Alessandro Borgese

Personal information
- Date of birth: 9 May 1985 (age 40)
- Place of birth: Palermo, Italy
- Height: 1.81 m (5 ft 11 in)
- Position: Midfielder

Team information
- Current team: ASD FC Osimo 2011

Youth career
- Fincantieri Palermo
- 2003–2004: → Vicenza (loan)
- 2004–2005: Vicenza

Senior career*
- Years: Team / Apps / (Gls)
- 2005–2007: Ancona / 38 / (2)
- 2007–2008: Sassuolo / 14 / (0)
- 2008–2009: Monza / 10 / (0)
- 2009: → Foligno (loan) / 5 / (0)
- 2009–2010: Foligno / 30 / (0)
- 2010–2012: Perugia / 60 / (1)
- 2012–2013: Foligno / 29 / (0)
- 2013–2014: Chieti / 18 / (0)
- 2014: Sambenedettese / 14 / (1)
- 2014–2017: Matelica / 65 / (2)
- 2017–2018: Castelfidardo / 28 / (1)
- 2018–2019: Fabriano Cerreto
- 2019–2020: Porto Sant'Elpidio MP / 25 / (0)
- 2020–2022: Sangiustese VP
- 2022–2023: Jesina
- 2023–2025: USD Osimana 1922
- 2025–: ASD FC Osimo 2011

= Alessandro Borgese =

Italian footballer (born 1985)

Alessandro Borgese (born 9 May 1985) is an Italian footballer who plays as a midfielder for ASD FC Osimo 2011.

==Biography==
Born in Palermo, Sicily, Borgese joined Vicenza Calcio along with Antonino Bonvissuto in 2003, initially in a loan deal.

===Ancona===
In 2005, he left for Ancona in a co-ownership deal, for €250, joining Bonvissuto (loan).
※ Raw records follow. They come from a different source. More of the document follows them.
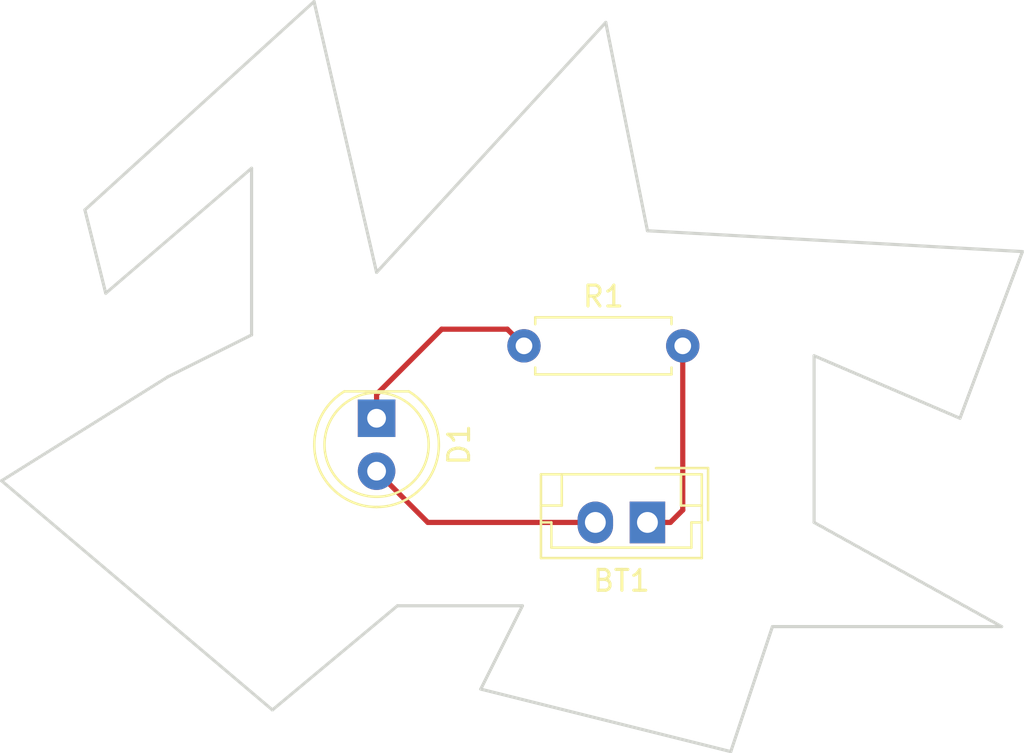
<source format=kicad_pcb>
(kicad_pcb (version 20171130) (host pcbnew "(5.0.0)")

  (general
    (thickness 1.6)
    (drawings 21)
    (tracks 9)
    (zones 0)
    (modules 3)
    (nets 4)
  )

  (page A4)
  (layers
    (0 F.Cu signal)
    (31 B.Cu signal)
    (32 B.Adhes user)
    (33 F.Adhes user)
    (34 B.Paste user)
    (35 F.Paste user)
    (36 B.SilkS user)
    (37 F.SilkS user)
    (38 B.Mask user)
    (39 F.Mask user)
    (40 Dwgs.User user)
    (41 Cmts.User user)
    (42 Eco1.User user)
    (43 Eco2.User user)
    (44 Edge.Cuts user)
    (45 Margin user)
    (46 B.CrtYd user)
    (47 F.CrtYd user)
    (48 B.Fab user)
    (49 F.Fab user)
  )

  (setup
    (last_trace_width 0.25)
    (trace_clearance 0.2)
    (zone_clearance 0.508)
    (zone_45_only no)
    (trace_min 0.2)
    (segment_width 0.2)
    (edge_width 0.15)
    (via_size 0.8)
    (via_drill 0.4)
    (via_min_size 0.4)
    (via_min_drill 0.3)
    (uvia_size 0.3)
    (uvia_drill 0.1)
    (uvias_allowed no)
    (uvia_min_size 0.2)
    (uvia_min_drill 0.1)
    (pcb_text_width 0.3)
    (pcb_text_size 1.5 1.5)
    (mod_edge_width 0.15)
    (mod_text_size 1 1)
    (mod_text_width 0.15)
    (pad_size 1.524 1.524)
    (pad_drill 0.762)
    (pad_to_mask_clearance 0.2)
    (aux_axis_origin 0 0)
    (visible_elements FFFFFF7F)
    (pcbplotparams
      (layerselection 0x010fc_ffffffff)
      (usegerberextensions false)
      (usegerberattributes false)
      (usegerberadvancedattributes false)
      (creategerberjobfile false)
      (excludeedgelayer true)
      (linewidth 0.100000)
      (plotframeref false)
      (viasonmask false)
      (mode 1)
      (useauxorigin false)
      (hpglpennumber 1)
      (hpglpenspeed 20)
      (hpglpendiameter 15.000000)
      (psnegative false)
      (psa4output false)
      (plotreference true)
      (plotvalue true)
      (plotinvisibletext false)
      (padsonsilk false)
      (subtractmaskfromsilk false)
      (outputformat 1)
      (mirror false)
      (drillshape 1)
      (scaleselection 1)
      (outputdirectory ""))
  )

  (net 0 "")
  (net 1 "Net-(BT1-Pad1)")
  (net 2 "Net-(BT1-Pad2)")
  (net 3 "Net-(D1-Pad1)")

  (net_class Default "This is the default net class."
    (clearance 0.2)
    (trace_width 0.25)
    (via_dia 0.8)
    (via_drill 0.4)
    (uvia_dia 0.3)
    (uvia_drill 0.1)
    (add_net "Net-(BT1-Pad1)")
    (add_net "Net-(BT1-Pad2)")
    (add_net "Net-(D1-Pad1)")
  )

  (module Connector_JST:JST_EH_B02B-EH-A_1x02_P2.50mm_Vertical (layer F.Cu) (tedit 5A0EB040) (tstamp 5EB5F0ED)
    (at 164 100 180)
    (descr "JST EH series connector, B02B-EH-A (http://www.jst-mfg.com/product/pdf/eng/eEH.pdf), generated with kicad-footprint-generator")
    (tags "connector JST EH side entry")
    (path /5E5809A9)
    (fp_text reference BT1 (at 1.25 -2.8 180) (layer F.SilkS)
      (effects (font (size 1 1) (thickness 0.15)))
    )
    (fp_text value 12V (at 1.25 3.4 180) (layer F.Fab)
      (effects (font (size 1 1) (thickness 0.15)))
    )
    (fp_line (start -2.5 -1.6) (end -2.5 2.2) (layer F.Fab) (width 0.1))
    (fp_line (start -2.5 2.2) (end 5 2.2) (layer F.Fab) (width 0.1))
    (fp_line (start 5 2.2) (end 5 -1.6) (layer F.Fab) (width 0.1))
    (fp_line (start 5 -1.6) (end -2.5 -1.6) (layer F.Fab) (width 0.1))
    (fp_line (start -3 -2.1) (end -3 2.7) (layer F.CrtYd) (width 0.05))
    (fp_line (start -3 2.7) (end 5.5 2.7) (layer F.CrtYd) (width 0.05))
    (fp_line (start 5.5 2.7) (end 5.5 -2.1) (layer F.CrtYd) (width 0.05))
    (fp_line (start 5.5 -2.1) (end -3 -2.1) (layer F.CrtYd) (width 0.05))
    (fp_line (start -2.61 -1.71) (end -2.61 2.31) (layer F.SilkS) (width 0.12))
    (fp_line (start -2.61 2.31) (end 5.11 2.31) (layer F.SilkS) (width 0.12))
    (fp_line (start 5.11 2.31) (end 5.11 -1.71) (layer F.SilkS) (width 0.12))
    (fp_line (start 5.11 -1.71) (end -2.61 -1.71) (layer F.SilkS) (width 0.12))
    (fp_line (start -2.61 0) (end -2.11 0) (layer F.SilkS) (width 0.12))
    (fp_line (start -2.11 0) (end -2.11 -1.21) (layer F.SilkS) (width 0.12))
    (fp_line (start -2.11 -1.21) (end 4.61 -1.21) (layer F.SilkS) (width 0.12))
    (fp_line (start 4.61 -1.21) (end 4.61 0) (layer F.SilkS) (width 0.12))
    (fp_line (start 4.61 0) (end 5.11 0) (layer F.SilkS) (width 0.12))
    (fp_line (start -2.61 0.81) (end -1.61 0.81) (layer F.SilkS) (width 0.12))
    (fp_line (start -1.61 0.81) (end -1.61 2.31) (layer F.SilkS) (width 0.12))
    (fp_line (start 5.11 0.81) (end 4.11 0.81) (layer F.SilkS) (width 0.12))
    (fp_line (start 4.11 0.81) (end 4.11 2.31) (layer F.SilkS) (width 0.12))
    (fp_line (start -2.91 0.11) (end -2.91 2.61) (layer F.SilkS) (width 0.12))
    (fp_line (start -2.91 2.61) (end -0.41 2.61) (layer F.SilkS) (width 0.12))
    (fp_line (start -2.91 0.11) (end -2.91 2.61) (layer F.Fab) (width 0.1))
    (fp_line (start -2.91 2.61) (end -0.41 2.61) (layer F.Fab) (width 0.1))
    (fp_text user %R (at 1.25 1.5 180) (layer F.Fab)
      (effects (font (size 1 1) (thickness 0.15)))
    )
    (pad 1 thru_hole rect (at 0 0 180) (size 1.7 2) (drill 1) (layers *.Cu *.Mask)
      (net 1 "Net-(BT1-Pad1)"))
    (pad 2 thru_hole oval (at 2.5 0 180) (size 1.7 2) (drill 1) (layers *.Cu *.Mask)
      (net 2 "Net-(BT1-Pad2)"))
    (model ${KISYS3DMOD}/Connector_JST.3dshapes/JST_EH_B02B-EH-A_1x02_P2.50mm_Vertical.wrl
      (at (xyz 0 0 0))
      (scale (xyz 1 1 1))
      (rotate (xyz 0 0 0))
    )
  )

  (module LED_THT:LED_D5.0mm (layer F.Cu) (tedit 5995936A) (tstamp 5EB5F0FF)
    (at 151 95 270)
    (descr "LED, diameter 5.0mm, 2 pins, http://cdn-reichelt.de/documents/datenblatt/A500/LL-504BC2E-009.pdf")
    (tags "LED diameter 5.0mm 2 pins")
    (path /5E580A60)
    (fp_text reference D1 (at 1.27 -3.96 270) (layer F.SilkS)
      (effects (font (size 1 1) (thickness 0.15)))
    )
    (fp_text value LED (at 1.27 3.96 270) (layer F.Fab)
      (effects (font (size 1 1) (thickness 0.15)))
    )
    (fp_arc (start 1.27 0) (end -1.23 -1.469694) (angle 299.1) (layer F.Fab) (width 0.1))
    (fp_arc (start 1.27 0) (end -1.29 -1.54483) (angle 148.9) (layer F.SilkS) (width 0.12))
    (fp_arc (start 1.27 0) (end -1.29 1.54483) (angle -148.9) (layer F.SilkS) (width 0.12))
    (fp_circle (center 1.27 0) (end 3.77 0) (layer F.Fab) (width 0.1))
    (fp_circle (center 1.27 0) (end 3.77 0) (layer F.SilkS) (width 0.12))
    (fp_line (start -1.23 -1.469694) (end -1.23 1.469694) (layer F.Fab) (width 0.1))
    (fp_line (start -1.29 -1.545) (end -1.29 1.545) (layer F.SilkS) (width 0.12))
    (fp_line (start -1.95 -3.25) (end -1.95 3.25) (layer F.CrtYd) (width 0.05))
    (fp_line (start -1.95 3.25) (end 4.5 3.25) (layer F.CrtYd) (width 0.05))
    (fp_line (start 4.5 3.25) (end 4.5 -3.25) (layer F.CrtYd) (width 0.05))
    (fp_line (start 4.5 -3.25) (end -1.95 -3.25) (layer F.CrtYd) (width 0.05))
    (fp_text user %R (at 1.25 0 270) (layer F.Fab)
      (effects (font (size 0.8 0.8) (thickness 0.2)))
    )
    (pad 1 thru_hole rect (at 0 0 270) (size 1.8 1.8) (drill 0.9) (layers *.Cu *.Mask)
      (net 3 "Net-(D1-Pad1)"))
    (pad 2 thru_hole circle (at 2.54 0 270) (size 1.8 1.8) (drill 0.9) (layers *.Cu *.Mask)
      (net 2 "Net-(BT1-Pad2)"))
    (model ${KISYS3DMOD}/LED_THT.3dshapes/LED_D5.0mm.wrl
      (at (xyz 0 0 0))
      (scale (xyz 1 1 1))
      (rotate (xyz 0 0 0))
    )
  )

  (module Resistor_THT:R_Axial_DIN0207_L6.3mm_D2.5mm_P7.62mm_Horizontal (layer F.Cu) (tedit 5AE5139B) (tstamp 5EB5F116)
    (at 158.075001 91.525001)
    (descr "Resistor, Axial_DIN0207 series, Axial, Horizontal, pin pitch=7.62mm, 0.25W = 1/4W, length*diameter=6.3*2.5mm^2, http://cdn-reichelt.de/documents/datenblatt/B400/1_4W%23YAG.pdf")
    (tags "Resistor Axial_DIN0207 series Axial Horizontal pin pitch 7.62mm 0.25W = 1/4W length 6.3mm diameter 2.5mm")
    (path /5E580AB2)
    (fp_text reference R1 (at 3.81 -2.37) (layer F.SilkS)
      (effects (font (size 1 1) (thickness 0.15)))
    )
    (fp_text value 330R (at 3.81 2.37) (layer F.Fab)
      (effects (font (size 1 1) (thickness 0.15)))
    )
    (fp_line (start 0.66 -1.25) (end 0.66 1.25) (layer F.Fab) (width 0.1))
    (fp_line (start 0.66 1.25) (end 6.96 1.25) (layer F.Fab) (width 0.1))
    (fp_line (start 6.96 1.25) (end 6.96 -1.25) (layer F.Fab) (width 0.1))
    (fp_line (start 6.96 -1.25) (end 0.66 -1.25) (layer F.Fab) (width 0.1))
    (fp_line (start 0 0) (end 0.66 0) (layer F.Fab) (width 0.1))
    (fp_line (start 7.62 0) (end 6.96 0) (layer F.Fab) (width 0.1))
    (fp_line (start 0.54 -1.04) (end 0.54 -1.37) (layer F.SilkS) (width 0.12))
    (fp_line (start 0.54 -1.37) (end 7.08 -1.37) (layer F.SilkS) (width 0.12))
    (fp_line (start 7.08 -1.37) (end 7.08 -1.04) (layer F.SilkS) (width 0.12))
    (fp_line (start 0.54 1.04) (end 0.54 1.37) (layer F.SilkS) (width 0.12))
    (fp_line (start 0.54 1.37) (end 7.08 1.37) (layer F.SilkS) (width 0.12))
    (fp_line (start 7.08 1.37) (end 7.08 1.04) (layer F.SilkS) (width 0.12))
    (fp_line (start -1.05 -1.5) (end -1.05 1.5) (layer F.CrtYd) (width 0.05))
    (fp_line (start -1.05 1.5) (end 8.67 1.5) (layer F.CrtYd) (width 0.05))
    (fp_line (start 8.67 1.5) (end 8.67 -1.5) (layer F.CrtYd) (width 0.05))
    (fp_line (start 8.67 -1.5) (end -1.05 -1.5) (layer F.CrtYd) (width 0.05))
    (fp_text user %R (at 3.81 0) (layer F.Fab)
      (effects (font (size 1 1) (thickness 0.15)))
    )
    (pad 1 thru_hole circle (at 0 0) (size 1.6 1.6) (drill 0.8) (layers *.Cu *.Mask)
      (net 3 "Net-(D1-Pad1)"))
    (pad 2 thru_hole oval (at 7.62 0) (size 1.6 1.6) (drill 0.8) (layers *.Cu *.Mask)
      (net 1 "Net-(BT1-Pad1)"))
    (model ${KISYS3DMOD}/Resistor_THT.3dshapes/R_Axial_DIN0207_L6.3mm_D2.5mm_P7.62mm_Horizontal.wrl
      (at (xyz 0 0 0))
      (scale (xyz 1 1 1))
      (rotate (xyz 0 0 0))
    )
  )

  (gr_line (start 138 89) (end 137 85) (layer Edge.Cuts) (width 0.15))
  (gr_line (start 145 83) (end 138 89) (layer Edge.Cuts) (width 0.15))
  (gr_line (start 145 91) (end 145 83) (layer Edge.Cuts) (width 0.15))
  (gr_line (start 141 93) (end 145 91) (layer Edge.Cuts) (width 0.15))
  (gr_line (start 133 98) (end 141 93) (layer Edge.Cuts) (width 0.15))
  (gr_line (start 146 109) (end 133 98) (layer Edge.Cuts) (width 0.15))
  (gr_line (start 152 104) (end 146 109) (layer Edge.Cuts) (width 0.15))
  (gr_line (start 158 104) (end 152 104) (layer Edge.Cuts) (width 0.15))
  (gr_line (start 156 108) (end 158 104) (layer Edge.Cuts) (width 0.15))
  (gr_line (start 168 111) (end 156 108) (layer Edge.Cuts) (width 0.15))
  (gr_line (start 170 105) (end 168 111) (layer Edge.Cuts) (width 0.15))
  (gr_line (start 181 105) (end 170 105) (layer Edge.Cuts) (width 0.15))
  (gr_line (start 172 100) (end 181 105) (layer Edge.Cuts) (width 0.15))
  (gr_line (start 172 92) (end 172 100) (layer Edge.Cuts) (width 0.15))
  (gr_line (start 179 95) (end 172 92) (layer Edge.Cuts) (width 0.15))
  (gr_line (start 182 87) (end 179 95) (layer Edge.Cuts) (width 0.15))
  (gr_line (start 164 86) (end 182 87) (layer Edge.Cuts) (width 0.15))
  (gr_line (start 162 76) (end 164 86) (layer Edge.Cuts) (width 0.15))
  (gr_line (start 151 88) (end 162 76) (layer Edge.Cuts) (width 0.15))
  (gr_line (start 148 75) (end 151 88) (layer Edge.Cuts) (width 0.15))
  (gr_line (start 137 85) (end 148 75) (layer Edge.Cuts) (width 0.15))

  (segment (start 165.1 100) (end 164 100) (width 0.25) (layer F.Cu) (net 1))
  (segment (start 165.695001 99.404999) (end 165.1 100) (width 0.25) (layer F.Cu) (net 1))
  (segment (start 165.695001 91.525001) (end 165.695001 99.404999) (width 0.25) (layer F.Cu) (net 1))
  (segment (start 151 97.54) (end 153.46 100) (width 0.25) (layer F.Cu) (net 2))
  (segment (start 153.46 100) (end 161.5 100) (width 0.25) (layer F.Cu) (net 2))
  (segment (start 151 93.85) (end 151 95) (width 0.25) (layer F.Cu) (net 3))
  (segment (start 154.124998 90.725002) (end 151 93.85) (width 0.25) (layer F.Cu) (net 3))
  (segment (start 157.275002 90.725002) (end 154.124998 90.725002) (width 0.25) (layer F.Cu) (net 3))
  (segment (start 158.075001 91.525001) (end 157.275002 90.725002) (width 0.25) (layer F.Cu) (net 3))

)

</source>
In June 2006 Ancona acquired the remain 50% registration rights from Vicenza.

===Sassuolo===
He was sold to Sassuolo in 2007 in another co-ownership deal.

===Monza===
After the team winning Group A of 2007–08 Serie C1 and acquired the remain 50% registration rights from Ancona, Borgese was sold back to Lega Pro Prime Division (ex- Serie C1) in another co-ownership deal.

===Foligno===
However, he only spent half-season in Monza, which he left for Foligno along with Christian Cesaretti. In June 2009 Monza also acquired the remain half from Sassuolo. However, he was transferred to Foligno again in a 1-year contract.

===Perugia===
In September 2010 he left for Serie D club Perugia The team won the champion of Group E and promoted back to professional league. In June 2011 his contract was renewed.

===Serie D career===
Since 2014 Borgese was a player of Serie D. Due to the shirking of Lega Pro from two divisions to one division, the amateur level (de facto semi-pro) became the fourth level of Italian football. Borgese joined Matelica circa December 2014. He also renewed his contract in June 2015.